Thomasville Primary School honors civil servants
On a day remembered for those who made the ultimate sacrifice, Thomasville Primary School honored the ones who continue to serve their community.
TPS on Wednesday morning welcomed first responders for its annual 9/11 remembrance as a way to give thanks to all the men and women who make their community safe every day. Unlike previous years, when the day centered around the national tragedy on Sept. 11, 2001, Wednesday's focus highlighted the efforts of dedicated people closer to home.
"We changed it around this year because we felt the kids at this age don't need to be told about something they don't remember that was a bad thing," said Assistant Principal Aaron Cline. "We changed it to community helpers to try and get something positive out of it."
For the last decade, TPS honored 9/11 by inviting local law enforcement and firemen to the campus in the morning where they would meet and greet children as they were entering the school. Wednesday's remembrance centered around safety education and building bonds within the community.
"These kids weren't even born then and they don't realize the importance of what today is, that people who serve the public gave their lives to do their job," said Sgt. Ronnie Foster with the Davidson County Sheriff's Office. "I enjoy coming out and talking to the kids and just letting them know what we do."
Speaking to children about the importance of safety, Foster emphasized not talking to strangers and listening to one's parents, especially when in crowded stores or in public. Foster fielded questions from inquisitive students wanting to know what it's like to be a police officer and what a taser is.
"One of my primary jobs is childhood safety," said Foster, a former school resource officer. "I want to help educate them on life and being safe so they can live to be old like me."
After hearing Foster's presentation, children ventured outside where police cruisers, fire trucks and an ambulance awaited them.
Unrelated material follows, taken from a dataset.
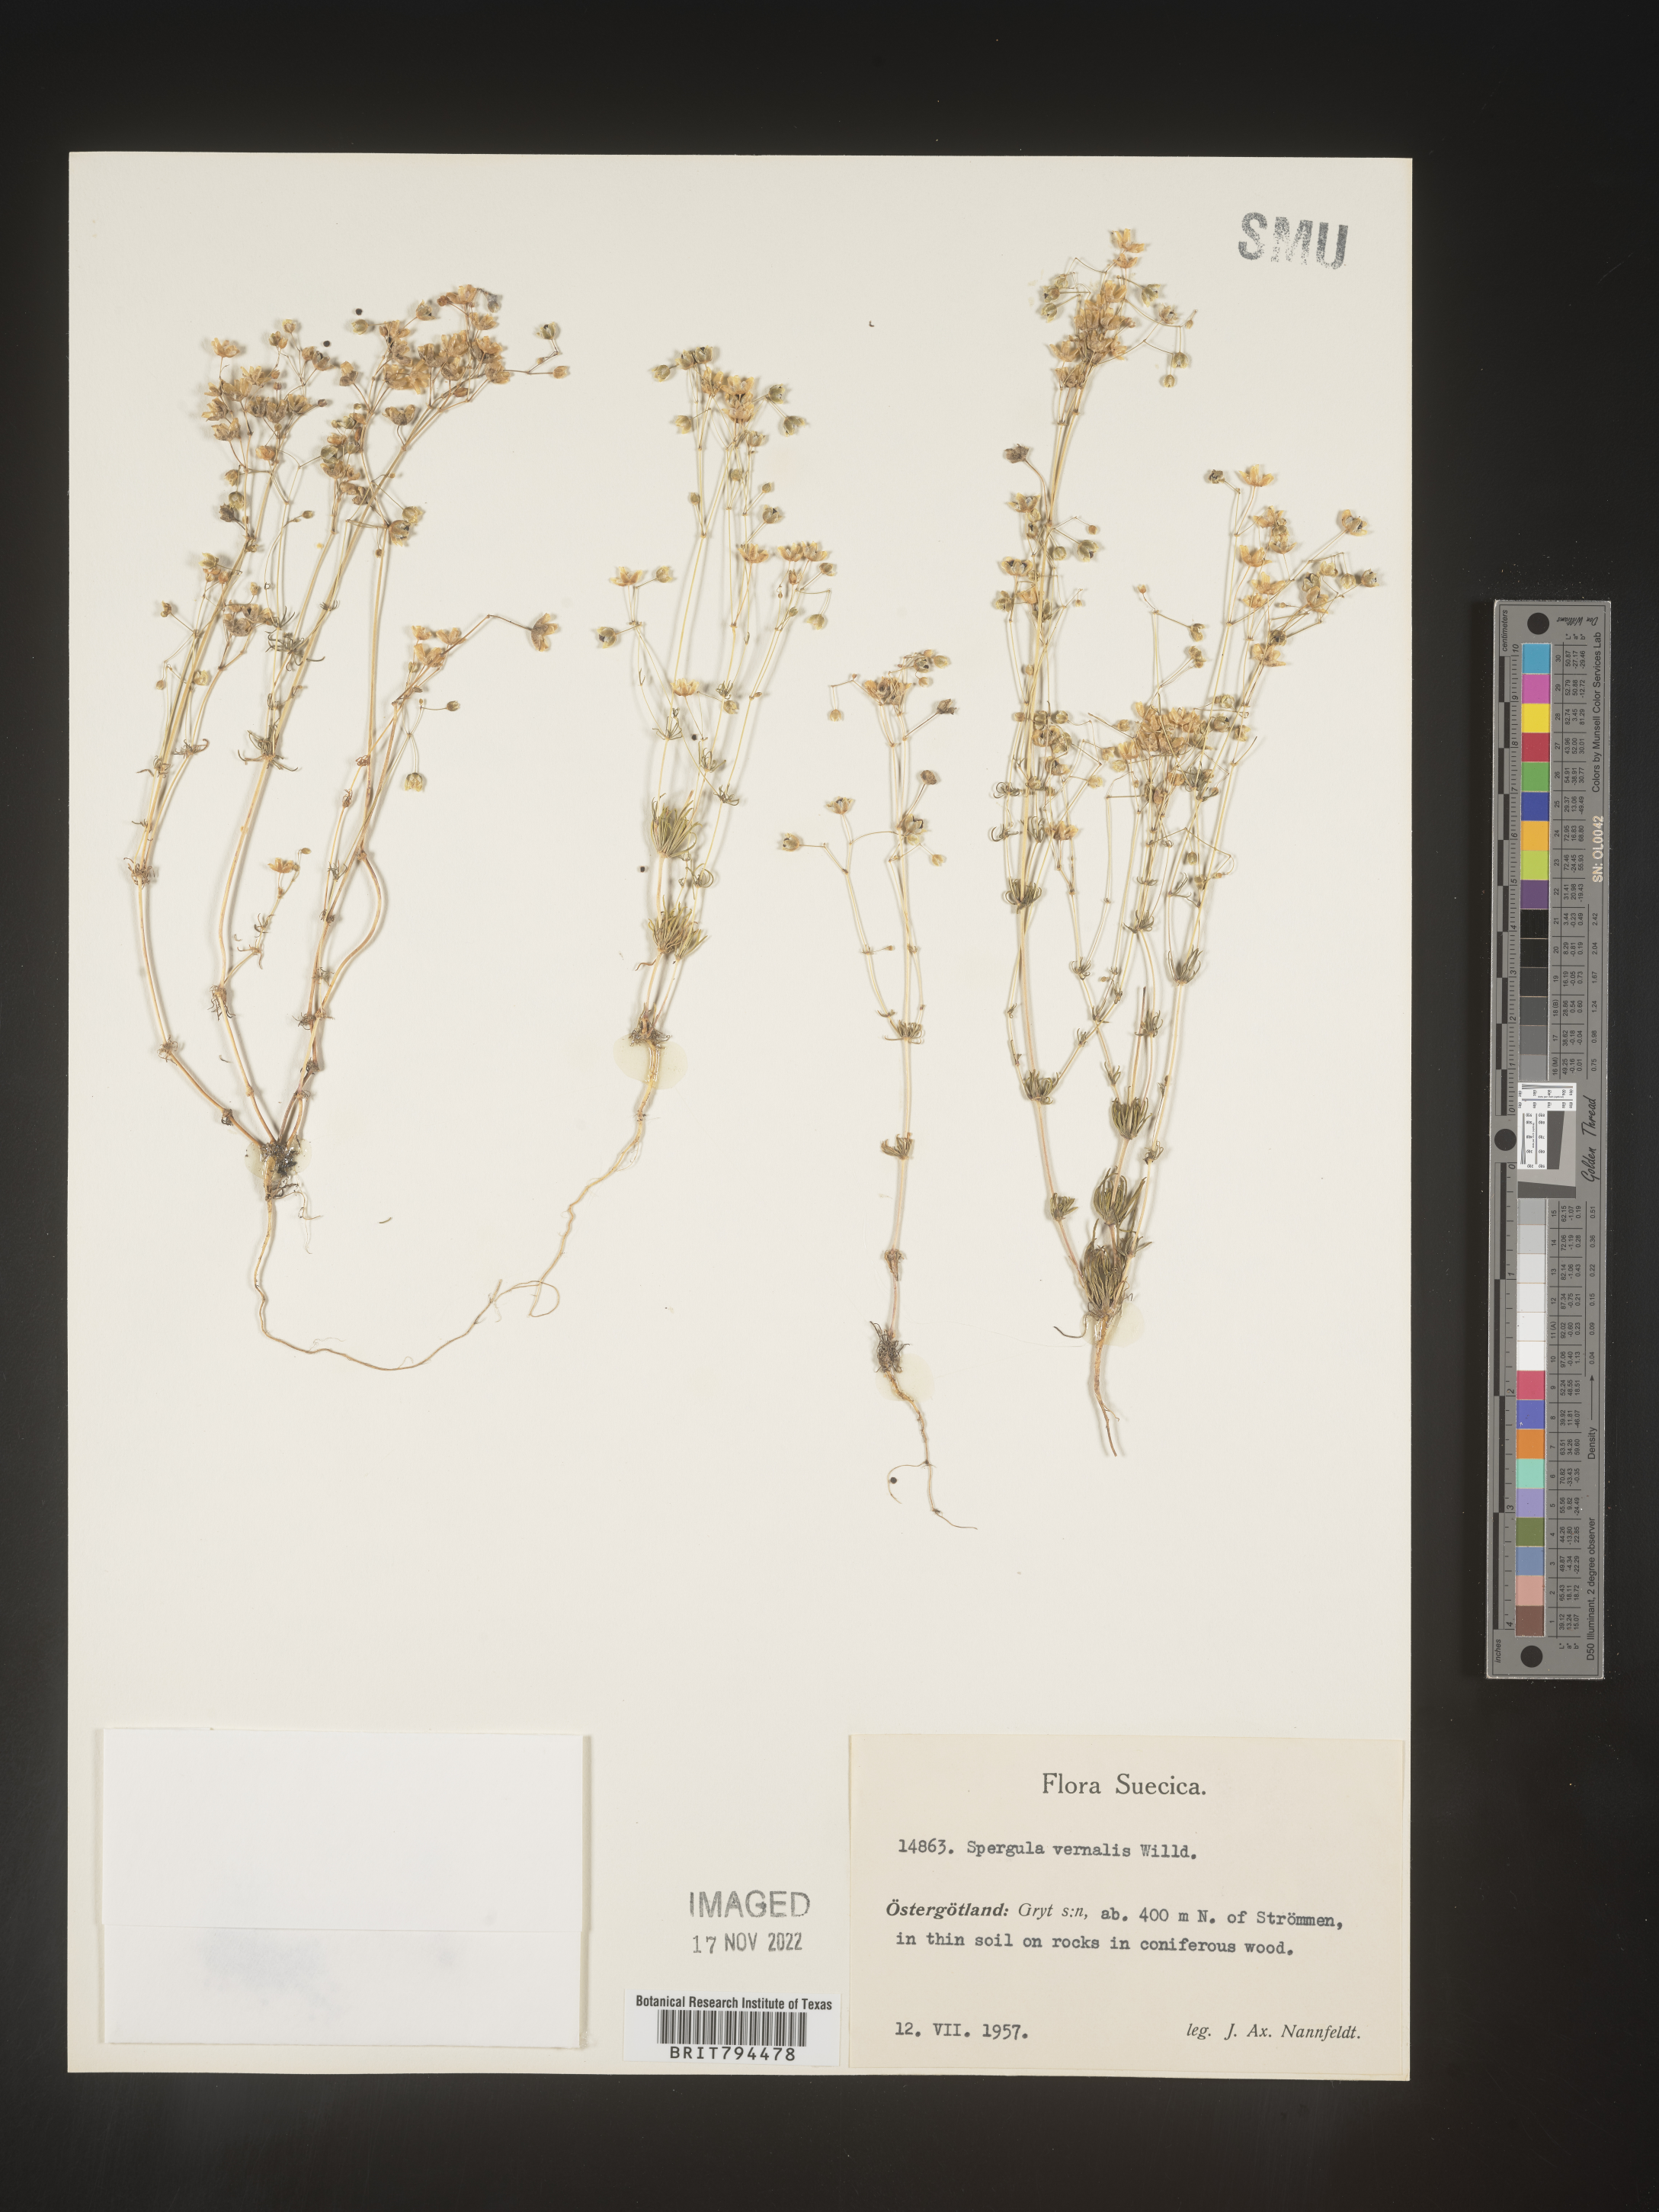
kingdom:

Thomasville police officers, firemen and first responders with Davidson County EMS showed off their gear to wide-eyed children who couldn't wait to see the inside of a police car or sit in the back of an ambulance.
"This gives the kids an idea of what law enforcement is all about and what police officers are like," Patrol Officer Jason Rowe said. "It allows them to meet the police officers and form a bond with us. It lets them step away from the typical 'police officers are bad’ and they get to know us for the good and get to know who we are."
Rowe began a career in law enforcement following 9/11 and understands the responsibility associated with wearing the badge.
"I was 15 feet off the ground on a forklift when [9/11] happened," said Rowe. "I went to law enforcement memorial last week on my days off and it definitely was a reminder. It brought back a lot of memories. [Being a police officer] means a lot because it gives me an opportunity to carry on their name and what they wanted to do. I'm thankful to have that opportunity."
Wednesday's visit touched at least one little second grade girl who thinks she may want to be a police officer some day.
"They're cool," 6-year-old Kaetty Pizarro said of policemen. "They protect people."
Cline said the school plans to use Wednesday as a way to springboard further involvement with community servants.